Making Patients Family: Caregiving During the Holidays

By December 11, 2013Archives

Today we at LivHOME are starting our Caregiver Highlight Blog series.  We know that the holidays can be a lonely time for our elderly loved ones. We will highlights our caregiver friends and interview them about how to make the holidays enjoyable for everyone.

Our first guest blog is from David Jenner a manager at Senior Planning in Phoenix, Arizona.


Here’s David!


For elderly or disabled people who are receiving long term care, either as patients at an assisted living home or under the supervision of a care agency at home, the holidays can be a difficult time. A major factor in this can be that seniors who are unable to travel often feel isolated from their family members during the holiday season.

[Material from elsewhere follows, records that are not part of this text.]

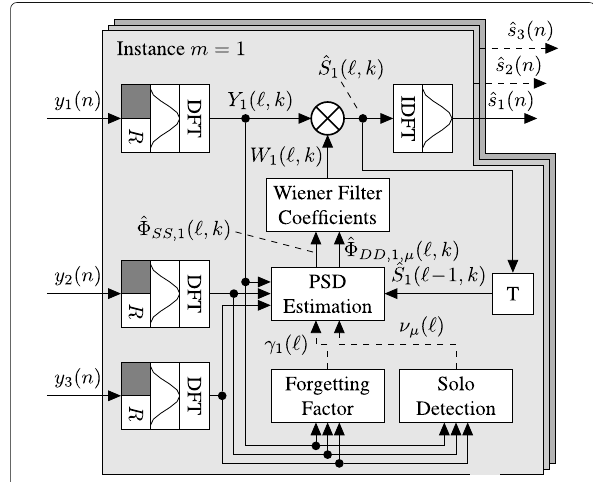
Fig. 4 MWF approach for speaker m = 1. The box denotes the buffering of the previous K − R samples. With the aid of a PSD estimation, a Wiener filter W 1 ((cid:4) , k ) is adapted to reduce the interferer signals in microphone channel y 1 ( n ) . As indicated by the three layers, microphone channels y 2 ( n ) and y 3 ( n ) are enhanced by changing the input signals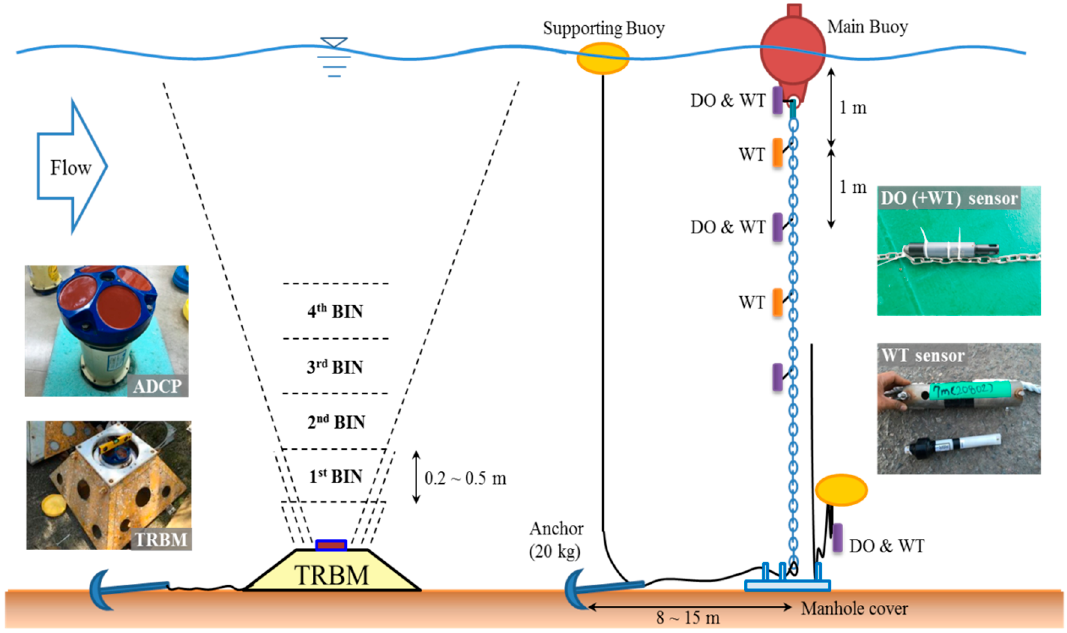
Figure 2. Installation of the water temperature gauge and acoustic Doppler current profiler (ADCP). The TRBM is the trawl-resistant bottom mount.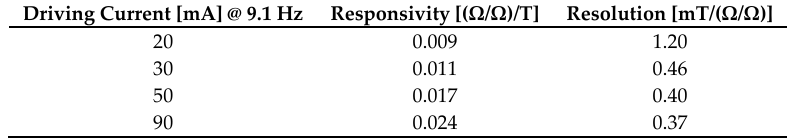
Table 2. Device responsivity and resolution for different values of the driving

They themselves are unable to travel, not can they stand up to the pressures of hosting their families at their residences. Circumstances often conspire to level seniors whose families have moved to other parts of the country alone for the holiday season. Combined with the fact that many people in this situation have already lost their spouse, it’s not hard to see how seniors under the care of LTC providers might be filled with lonely feelings during the winter months. Fortunately, many caregivers see this as an opportunity to do some good work.


They key for caregivers and families is to work cooperatively to make sure that seniors can have a special holiday. The key is communication. Many families are unsure of how much can be done for their family members, and might be too shy to ask. Caregivers might consider communicating with families as we approach the holidays to find out what they can do help make their relative’s holiday special. As senior health professionals, we must always realize that our patients’ families don’t always have a good idea of how things work and what sort of things they can ask for. Several assisted living communities that I’ve worked with contact families of their residents who live out of state, offering to take delivery of Christmas presents and put them under the tree for their residents on Christmas day. Simple actions like this can bring together an unexpected and positive experience for seniors who cannot be with their families on Christmas day.


We must also keep in mind that seniors and disabled individuals who are under care and alone during the holidays will react to this in their own individual way. Caregivers should be careful in how they approach their goal of making the holidays less lonely for their patients. Some patients may consider pity to be condescending, and it may upset them further. Caregivers should try their best to know their patients and approach them in a sensitive way. Senior care is never a “one size fits all” profession.